**Written exercise**
List every line of the material that contains the word "Noch", copying each one in full.

┏━━

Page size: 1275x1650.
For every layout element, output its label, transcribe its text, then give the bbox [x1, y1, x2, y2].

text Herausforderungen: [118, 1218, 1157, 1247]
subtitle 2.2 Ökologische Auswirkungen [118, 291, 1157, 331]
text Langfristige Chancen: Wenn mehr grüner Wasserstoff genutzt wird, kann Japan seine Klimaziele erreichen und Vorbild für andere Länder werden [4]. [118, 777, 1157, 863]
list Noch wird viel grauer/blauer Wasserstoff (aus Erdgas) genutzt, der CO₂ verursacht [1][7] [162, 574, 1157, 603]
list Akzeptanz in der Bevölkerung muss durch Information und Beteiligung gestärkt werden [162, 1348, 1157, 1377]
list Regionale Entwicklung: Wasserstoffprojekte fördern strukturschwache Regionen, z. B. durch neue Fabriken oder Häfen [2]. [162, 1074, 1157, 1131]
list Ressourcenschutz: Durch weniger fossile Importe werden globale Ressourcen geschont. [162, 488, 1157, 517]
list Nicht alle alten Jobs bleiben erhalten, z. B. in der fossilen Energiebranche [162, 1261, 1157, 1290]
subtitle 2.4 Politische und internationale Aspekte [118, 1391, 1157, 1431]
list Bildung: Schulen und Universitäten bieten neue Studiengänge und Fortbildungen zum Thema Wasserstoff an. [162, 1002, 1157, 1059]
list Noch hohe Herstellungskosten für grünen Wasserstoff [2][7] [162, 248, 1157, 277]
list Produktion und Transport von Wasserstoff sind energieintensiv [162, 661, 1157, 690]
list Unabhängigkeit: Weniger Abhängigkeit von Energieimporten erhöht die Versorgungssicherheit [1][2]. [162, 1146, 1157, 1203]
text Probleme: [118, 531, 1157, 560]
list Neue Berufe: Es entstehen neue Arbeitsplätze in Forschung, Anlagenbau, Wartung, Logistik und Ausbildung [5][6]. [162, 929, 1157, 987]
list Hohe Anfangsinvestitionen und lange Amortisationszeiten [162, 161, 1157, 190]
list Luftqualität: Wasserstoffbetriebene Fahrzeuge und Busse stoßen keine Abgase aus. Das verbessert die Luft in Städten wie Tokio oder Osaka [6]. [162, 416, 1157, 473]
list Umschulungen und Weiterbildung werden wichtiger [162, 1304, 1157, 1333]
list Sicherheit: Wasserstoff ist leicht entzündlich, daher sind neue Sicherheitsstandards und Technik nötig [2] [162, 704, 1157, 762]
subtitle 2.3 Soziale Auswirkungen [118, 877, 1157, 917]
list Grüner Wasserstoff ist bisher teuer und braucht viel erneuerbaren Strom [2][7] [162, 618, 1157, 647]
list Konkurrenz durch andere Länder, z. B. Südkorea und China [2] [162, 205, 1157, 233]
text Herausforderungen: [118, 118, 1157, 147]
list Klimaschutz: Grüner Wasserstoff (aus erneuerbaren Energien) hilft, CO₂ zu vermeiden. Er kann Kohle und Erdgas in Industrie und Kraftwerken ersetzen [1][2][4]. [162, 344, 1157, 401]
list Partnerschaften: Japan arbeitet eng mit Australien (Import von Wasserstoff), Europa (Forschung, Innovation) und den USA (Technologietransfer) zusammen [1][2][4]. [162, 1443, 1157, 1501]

┗━━

**Solution to this exercise**
list Noch wird viel grauer/blauer Wasserstoff (aus Erdgas) genutzt, der CO₂ verursacht [1][7] [162, 574, 1157, 603]
list Noch hohe Herstellungskosten für grünen Wasserstoff [2][7] [162, 248, 1157, 277]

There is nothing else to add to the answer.